Auch wenn die Wertschätzung für die Umwelt ein langfristiges pädagogisches Motiv ist, tritt Professor Gebhard, der Verfechter des unreglementierten Draußenspielens, dafür ein, Naturerfahrungen nicht zu verordnen oder zu inszenieren. Sie stellen sich in einer geeigneten Umgebung von ganz allein ein. Jürgen Heuser, der Leiter der Biologischen Station Östliches Ruhrgebiet und Initiator der ersten Flächen in Herne und Bochum, bestätigt das: „Leute, denen die Natur etwas bedeutet und die sich für ihren Erhalt einsetzen, hatten alle in ihrer Kindheit ausgeprägte Naturkontakte“. Heusers Geduld, Beharrlichkeit und seine Offenheit gegenüber den Wünschen und Ideen aller an der Planung beteiligten Personen, Ämter und Anwohner – besonders aber der Kinder – machen Mut und haben Vorbildcharakter.

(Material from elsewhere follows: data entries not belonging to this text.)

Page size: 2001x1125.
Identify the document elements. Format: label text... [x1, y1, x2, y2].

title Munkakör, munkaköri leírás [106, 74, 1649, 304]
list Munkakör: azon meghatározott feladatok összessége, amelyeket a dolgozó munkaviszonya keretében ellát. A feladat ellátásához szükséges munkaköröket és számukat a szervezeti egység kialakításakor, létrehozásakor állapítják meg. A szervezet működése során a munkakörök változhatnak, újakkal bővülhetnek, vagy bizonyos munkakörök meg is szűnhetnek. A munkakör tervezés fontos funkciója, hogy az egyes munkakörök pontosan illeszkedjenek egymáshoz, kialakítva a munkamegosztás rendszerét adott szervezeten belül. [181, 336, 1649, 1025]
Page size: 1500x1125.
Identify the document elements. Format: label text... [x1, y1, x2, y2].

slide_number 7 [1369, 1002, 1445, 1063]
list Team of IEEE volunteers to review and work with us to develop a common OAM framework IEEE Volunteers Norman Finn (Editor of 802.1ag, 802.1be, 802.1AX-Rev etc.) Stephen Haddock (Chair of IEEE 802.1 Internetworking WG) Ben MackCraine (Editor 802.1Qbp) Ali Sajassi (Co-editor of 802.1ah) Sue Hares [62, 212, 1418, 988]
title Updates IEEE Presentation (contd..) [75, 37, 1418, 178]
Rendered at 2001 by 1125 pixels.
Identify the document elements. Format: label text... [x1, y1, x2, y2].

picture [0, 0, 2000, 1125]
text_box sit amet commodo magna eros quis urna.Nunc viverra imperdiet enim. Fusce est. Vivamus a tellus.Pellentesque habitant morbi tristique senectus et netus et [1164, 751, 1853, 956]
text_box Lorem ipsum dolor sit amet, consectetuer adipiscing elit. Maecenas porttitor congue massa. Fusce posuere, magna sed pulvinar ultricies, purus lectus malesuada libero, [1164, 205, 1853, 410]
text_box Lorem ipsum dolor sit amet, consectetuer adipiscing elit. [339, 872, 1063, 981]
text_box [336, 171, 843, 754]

So wurde vor wenigen Jahren auch die Biologische Station Haus Bürgel in Monheim beauftragt, ein Konzept für Naturerfahrungsräume im Kreis Mettmann zu erstellen. Dafür identifizierten die Beteiligten zunächst jene Stadtteile, in denen eine dichte Bebauung und potenziell geeignete Freiflächen aneinandergrenzen. Eine der wichtigsten Eigenschaften der wilden Spiel-Oasen ist nämlich ihre Erreichbarkeit für die kleinen Strolche – im Idealfall sind die Fußwege zum „Dschungel“ kürzer als 300 Meter. Verkehrslärm ist dagegen ebenso ein K.O.-Kriterium wie industrielle Altlasten. Im Ergebnis wurden kreisweit 22 Potenzialflächen benannt. Als erste von ihnen geht jetzt ein ehemaliger Bolzplatz in der Stadt Langenfeld an den Start: Das Gelände bekam einen einfachen Holzzaun, und der vormals eintönige Rasen wird durch die Anlage eines Erdhügels und durch eine Bepflanzung mit Stauden und Gehölzen zu einer reizvollen Spielwildnis. Die ersten Kindergruppen warten schon ungeduldig darauf, das neue Abenteuerland zu erobern.

Text: Günter Matzke-Hajek

 

Blickpunkt

In Herne und Bochum wurden zwischen 2010 und 2021 mit Unterstützung der NRW-Stiftung sieben „Wildnis für Kinder“ Erfahrungsräume ausgewiesen: Es sind für andere Nutzungen ungeeignete städtische Brachen, auf denen Kinder aus den angrenzenden Wohnquartieren unreglementiert und selbstbestimmt spielen können. Aktuell fördert die NRW-Stiftung die Planung und Einrichtung solcher Flächen im Kreis Mettmann.